◆ WHAT IS BEING ASKED
Find every line in the records that contains the string "operationType", and copy each of those lines.

◆ STORED DATA

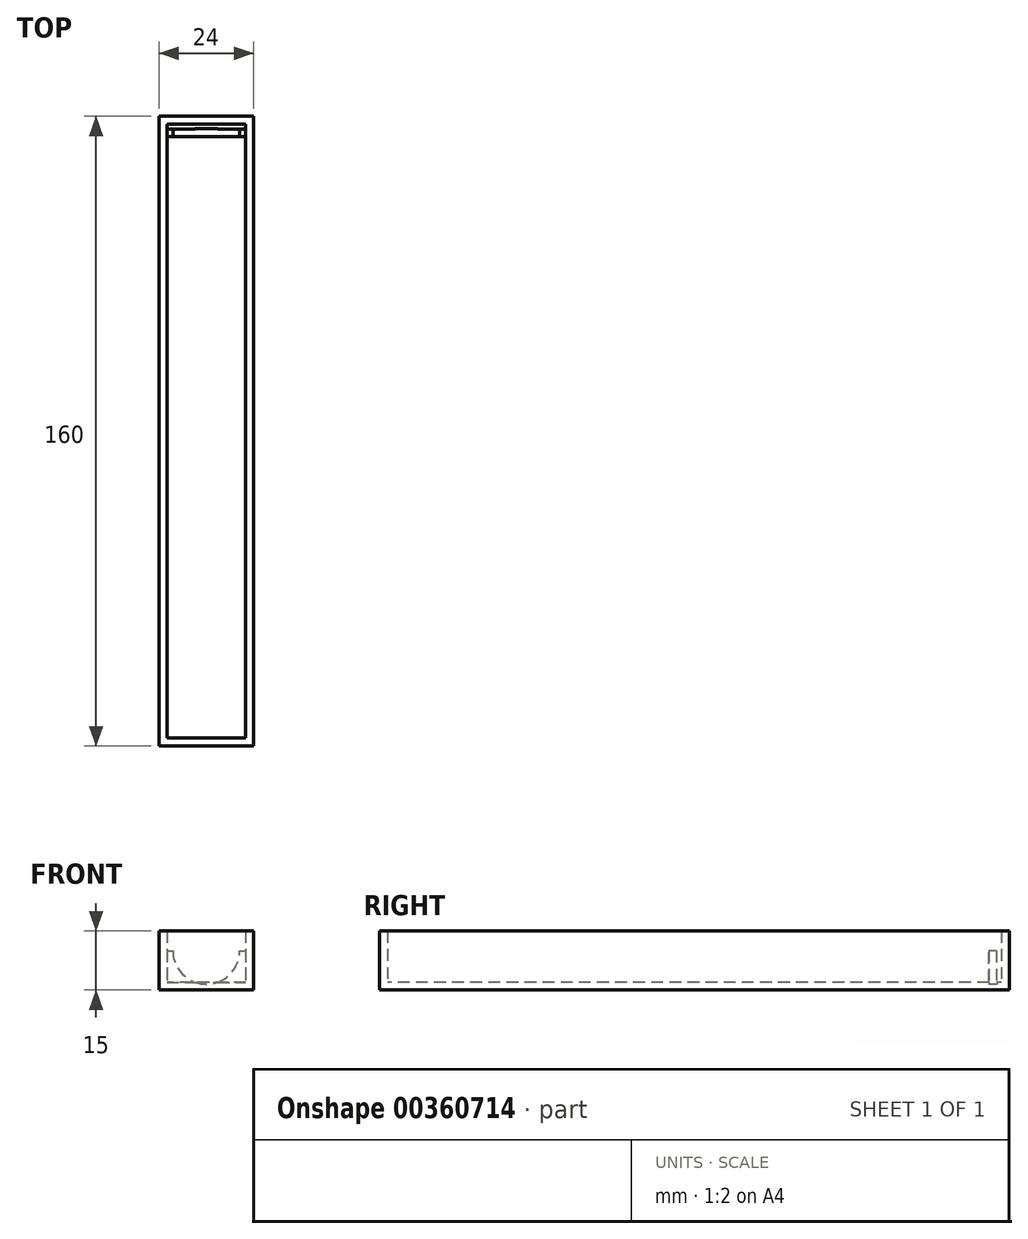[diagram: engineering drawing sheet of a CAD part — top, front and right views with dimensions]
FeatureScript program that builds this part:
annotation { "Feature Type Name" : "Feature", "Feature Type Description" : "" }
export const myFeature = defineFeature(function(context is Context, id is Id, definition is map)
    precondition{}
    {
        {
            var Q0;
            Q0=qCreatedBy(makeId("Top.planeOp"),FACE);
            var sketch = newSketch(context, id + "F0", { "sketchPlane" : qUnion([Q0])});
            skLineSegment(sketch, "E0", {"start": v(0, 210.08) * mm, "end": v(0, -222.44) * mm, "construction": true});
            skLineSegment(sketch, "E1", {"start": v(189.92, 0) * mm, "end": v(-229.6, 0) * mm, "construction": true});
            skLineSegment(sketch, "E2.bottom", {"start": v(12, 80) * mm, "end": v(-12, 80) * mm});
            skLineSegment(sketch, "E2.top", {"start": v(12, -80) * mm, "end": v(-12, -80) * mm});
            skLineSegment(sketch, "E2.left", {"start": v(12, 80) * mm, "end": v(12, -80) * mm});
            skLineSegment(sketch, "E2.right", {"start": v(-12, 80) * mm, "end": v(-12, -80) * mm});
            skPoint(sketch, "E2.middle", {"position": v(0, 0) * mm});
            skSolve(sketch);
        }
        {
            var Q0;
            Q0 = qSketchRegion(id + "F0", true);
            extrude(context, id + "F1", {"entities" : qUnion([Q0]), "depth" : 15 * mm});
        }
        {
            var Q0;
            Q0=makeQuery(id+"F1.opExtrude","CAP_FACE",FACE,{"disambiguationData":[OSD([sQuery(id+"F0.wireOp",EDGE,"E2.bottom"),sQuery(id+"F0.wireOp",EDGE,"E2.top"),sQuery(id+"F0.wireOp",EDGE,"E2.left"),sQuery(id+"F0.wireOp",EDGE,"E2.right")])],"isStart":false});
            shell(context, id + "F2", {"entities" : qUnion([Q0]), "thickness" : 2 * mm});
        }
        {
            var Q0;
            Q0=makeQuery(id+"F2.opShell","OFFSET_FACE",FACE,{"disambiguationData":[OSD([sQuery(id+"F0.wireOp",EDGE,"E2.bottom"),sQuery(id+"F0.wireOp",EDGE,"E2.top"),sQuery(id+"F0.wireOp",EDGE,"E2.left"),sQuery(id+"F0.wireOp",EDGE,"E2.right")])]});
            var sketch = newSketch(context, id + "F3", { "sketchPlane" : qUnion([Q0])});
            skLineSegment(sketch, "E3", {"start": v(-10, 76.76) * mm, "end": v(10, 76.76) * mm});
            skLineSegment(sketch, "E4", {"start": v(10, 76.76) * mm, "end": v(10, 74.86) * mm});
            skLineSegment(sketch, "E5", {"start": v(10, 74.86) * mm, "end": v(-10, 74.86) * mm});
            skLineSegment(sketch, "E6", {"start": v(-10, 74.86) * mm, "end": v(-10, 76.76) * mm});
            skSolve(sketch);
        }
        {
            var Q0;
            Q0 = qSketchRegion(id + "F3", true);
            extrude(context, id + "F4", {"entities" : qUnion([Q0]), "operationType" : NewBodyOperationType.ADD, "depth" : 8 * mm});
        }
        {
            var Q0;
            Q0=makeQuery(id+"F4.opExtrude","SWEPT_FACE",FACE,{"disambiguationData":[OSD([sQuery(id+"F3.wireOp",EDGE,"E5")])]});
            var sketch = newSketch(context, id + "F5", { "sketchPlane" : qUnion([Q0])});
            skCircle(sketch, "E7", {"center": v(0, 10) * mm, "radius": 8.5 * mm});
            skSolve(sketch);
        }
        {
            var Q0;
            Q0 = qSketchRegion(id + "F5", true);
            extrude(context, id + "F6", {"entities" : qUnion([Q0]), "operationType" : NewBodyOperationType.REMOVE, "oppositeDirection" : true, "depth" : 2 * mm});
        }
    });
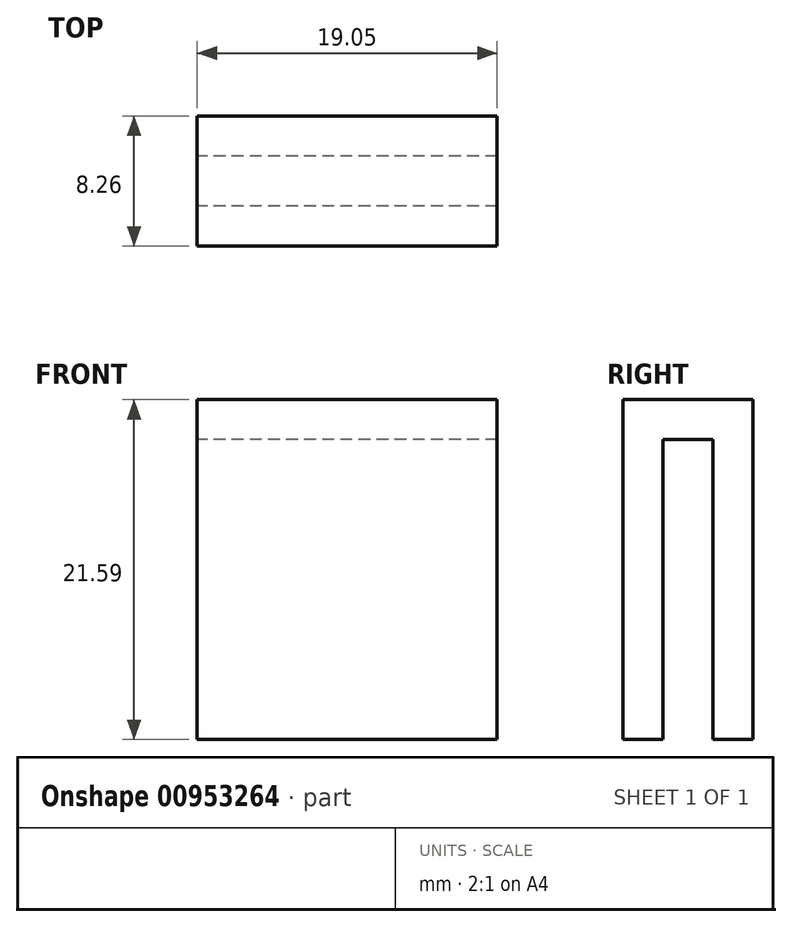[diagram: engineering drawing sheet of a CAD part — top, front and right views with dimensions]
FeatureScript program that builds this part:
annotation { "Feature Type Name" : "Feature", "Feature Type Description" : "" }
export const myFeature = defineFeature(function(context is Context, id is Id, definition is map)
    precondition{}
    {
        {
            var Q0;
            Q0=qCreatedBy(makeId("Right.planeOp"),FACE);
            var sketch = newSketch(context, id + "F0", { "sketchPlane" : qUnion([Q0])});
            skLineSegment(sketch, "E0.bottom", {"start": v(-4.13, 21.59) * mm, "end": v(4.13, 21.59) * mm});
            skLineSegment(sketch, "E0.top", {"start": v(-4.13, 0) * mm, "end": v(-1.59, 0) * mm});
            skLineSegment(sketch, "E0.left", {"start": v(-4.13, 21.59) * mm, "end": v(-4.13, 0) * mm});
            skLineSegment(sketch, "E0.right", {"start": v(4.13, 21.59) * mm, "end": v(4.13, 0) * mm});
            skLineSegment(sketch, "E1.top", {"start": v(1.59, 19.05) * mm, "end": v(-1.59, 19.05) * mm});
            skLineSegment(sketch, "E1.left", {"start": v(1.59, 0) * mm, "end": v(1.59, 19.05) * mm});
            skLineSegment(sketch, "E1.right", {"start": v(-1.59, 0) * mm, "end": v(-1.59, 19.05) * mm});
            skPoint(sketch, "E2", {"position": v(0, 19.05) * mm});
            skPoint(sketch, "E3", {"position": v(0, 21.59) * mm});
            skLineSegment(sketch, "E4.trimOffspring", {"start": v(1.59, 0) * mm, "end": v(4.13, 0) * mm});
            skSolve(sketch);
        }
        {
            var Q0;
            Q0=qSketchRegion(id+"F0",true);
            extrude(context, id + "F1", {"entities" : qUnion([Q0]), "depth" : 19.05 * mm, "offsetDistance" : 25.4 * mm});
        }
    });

◆ SOLUTION FOR THIS EXERCISE
            extrude(context, id + "F4", {"entities" : qUnion([Q0]), "operationType" : NewBodyOperationType.ADD, "depth" : 8 * mm});
            extrude(context, id + "F6", {"entities" : qUnion([Q0]), "operationType" : NewBodyOperationType.REMOVE, "oppositeDirection" : true, "depth" : 2 * mm});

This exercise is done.